As the energy demands of today's high-performance computers have become a critical challenge, different activities and research programs have been launched world-wide to overcome this obstacle. "Computers based on superconducting logic integrated with new kinds of cryogenic memory will allow expansion of current computing facilities while staying within space and energy budgets, and may enable supercomputer development beyond the exascale," said Marc Manheimer, program manager of Cryogenic Computer Complexity (C3) at the Intelligence Advanced Research Projects Activity (IARPA) in the US.

General use supercomputers and data centres are an obvious driver for future computing needs. However the required technological developments encompass a much wider range of applications. Such is the case for instance for the largest international astronomical project in existence: the Atacama Large Millimeter/ submillimeter Array (ALMA) [24]. The processing of data has required the development of customized machine, one of the most powerful on Earth, made of 134 millions of processors for correlating data from 50 antennas [25]. Higher requirements are needed for the developments of the Square Kilometre Array (SKA) [26], the largest radio telescope on Earth. Astronomy, and in general Big Science, is in need of ever more high-performance systems. Ultimate performance requires often the cooling of systems, where superconductors are used for their low power need and quantum sensitivity. Next computing challenges also concern the real-time processing of data produced by large instruments or smart sensors, some equipped with complex imagers.

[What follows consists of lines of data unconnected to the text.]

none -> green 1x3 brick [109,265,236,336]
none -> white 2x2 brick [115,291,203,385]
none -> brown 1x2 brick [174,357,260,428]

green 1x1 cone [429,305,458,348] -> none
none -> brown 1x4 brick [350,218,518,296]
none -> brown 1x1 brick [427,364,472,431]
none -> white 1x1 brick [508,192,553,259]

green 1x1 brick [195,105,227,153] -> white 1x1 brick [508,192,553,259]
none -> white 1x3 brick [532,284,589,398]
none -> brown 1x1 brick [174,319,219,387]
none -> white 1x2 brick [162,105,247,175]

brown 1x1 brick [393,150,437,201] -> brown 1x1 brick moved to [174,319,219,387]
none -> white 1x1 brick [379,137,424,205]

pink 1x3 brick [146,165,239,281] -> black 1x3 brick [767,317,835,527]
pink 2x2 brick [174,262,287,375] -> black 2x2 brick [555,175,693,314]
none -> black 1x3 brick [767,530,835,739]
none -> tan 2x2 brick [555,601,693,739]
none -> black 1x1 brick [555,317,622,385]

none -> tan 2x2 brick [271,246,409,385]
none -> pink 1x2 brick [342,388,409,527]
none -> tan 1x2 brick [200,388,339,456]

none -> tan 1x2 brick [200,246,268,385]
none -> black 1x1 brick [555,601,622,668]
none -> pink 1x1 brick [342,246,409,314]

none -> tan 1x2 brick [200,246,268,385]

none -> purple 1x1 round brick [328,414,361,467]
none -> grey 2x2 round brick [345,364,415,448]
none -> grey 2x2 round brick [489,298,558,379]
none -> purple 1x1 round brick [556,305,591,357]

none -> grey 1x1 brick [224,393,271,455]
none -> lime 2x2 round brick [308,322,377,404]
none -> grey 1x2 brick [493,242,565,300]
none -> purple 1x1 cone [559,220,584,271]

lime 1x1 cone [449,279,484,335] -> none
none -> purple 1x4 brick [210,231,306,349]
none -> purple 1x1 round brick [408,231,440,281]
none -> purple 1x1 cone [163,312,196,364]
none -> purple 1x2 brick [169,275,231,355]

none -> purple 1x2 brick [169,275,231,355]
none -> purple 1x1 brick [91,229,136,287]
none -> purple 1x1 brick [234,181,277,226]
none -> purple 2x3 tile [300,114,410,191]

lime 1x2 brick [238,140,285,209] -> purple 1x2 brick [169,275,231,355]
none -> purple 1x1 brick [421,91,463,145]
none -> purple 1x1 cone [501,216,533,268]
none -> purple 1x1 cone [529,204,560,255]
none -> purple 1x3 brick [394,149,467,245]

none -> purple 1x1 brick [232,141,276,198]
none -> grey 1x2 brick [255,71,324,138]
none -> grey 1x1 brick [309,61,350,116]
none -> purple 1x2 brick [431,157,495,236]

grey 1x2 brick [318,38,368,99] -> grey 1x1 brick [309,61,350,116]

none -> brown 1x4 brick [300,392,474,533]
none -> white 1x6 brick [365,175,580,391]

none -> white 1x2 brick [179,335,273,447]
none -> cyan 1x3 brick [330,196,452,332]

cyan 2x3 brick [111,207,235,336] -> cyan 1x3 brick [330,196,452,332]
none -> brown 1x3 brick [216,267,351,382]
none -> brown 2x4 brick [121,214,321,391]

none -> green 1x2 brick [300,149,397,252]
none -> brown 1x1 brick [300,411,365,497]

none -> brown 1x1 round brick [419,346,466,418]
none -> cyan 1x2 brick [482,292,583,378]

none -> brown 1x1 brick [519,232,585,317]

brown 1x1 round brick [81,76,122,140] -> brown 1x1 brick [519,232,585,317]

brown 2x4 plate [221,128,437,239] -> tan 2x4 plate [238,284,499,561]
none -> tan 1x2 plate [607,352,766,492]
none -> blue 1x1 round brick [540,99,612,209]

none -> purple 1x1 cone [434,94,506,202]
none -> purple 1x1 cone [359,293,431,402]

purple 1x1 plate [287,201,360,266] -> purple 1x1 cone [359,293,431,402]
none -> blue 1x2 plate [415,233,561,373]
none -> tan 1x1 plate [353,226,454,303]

Rapid Single Flux Quantum (RSFQ) logic offers an extremely attractive high-speed and low-power computing solution. Besides, the technology is compatible with superconducting ultrasensitive sensors used for quantum computing or readout of imagers, making possible what otherwise requires hybrid integration of several technologies, as shown in the 2013 International Technology Roadmap for Semiconductors (ITRS) [7].

While the fabrication of small RSFQ circuits was mainly done on a research level so far [27], the use of RSFQ circuits for real computing requires fabrication of large-area, high-density, superconductive circuits with reasonable yield. The final goal is the development of a petaflops-scale computer. For the former Hybrid Technology MultiThreaded (HTMT) petaflops project in the US, it was estimated that 4,096 RSFQ processors operating at a clock frequency of 50 GHz at least, comprised of roughly 37,000 chips containing a total of 100 billion Josephson junctions would be required. This ambitious goal can be only reached in a step-by-step pre-industrial development. Five topical areas were identified for the development of such a superconductive computer:

- architecture & design
- memory and processors
- manufacturing superconductive circuits
- interconnects & input / output
- system integration

Developments in all areas are needed. Among them, cryogenic RAM has been the most neglected superconductor technology. Three attractive candidates are presently investigated, namely orthogonal spin transfer torque cells optimized for operation at liquid helium temperature, cryogenic spin Hall effect cells, and cells based on Josephson junctions with properties modified by magnetic layers [28-29].

Manufacturing superconductive circuits of the required complexity and in the required volume requires fabrication processes comparable to semiconductor industry in a clean room of class 3 or 4 (ISO 14644). The technological requirements for key parameters such as feature size, linewidths, complexity, processes, etc correspond to semiconductor technology of the mid-1990s. The estimated costs are around 200M€ for a five-year period. This time will be needed to develop and to establish the reliable fabrication of prototype circuits containing from 10,000 over 100,000 to 1,000,000 Josephson junctions per chip. The circuits will be fabricated on 200 mm Silicon wafers in sub micrometer technology (junctions diameters of 0.5 µm at the beginning and 90 nm in the long term using deep-UV steppers for lithography and chemicalmechanical polishing (CMP) for planarization).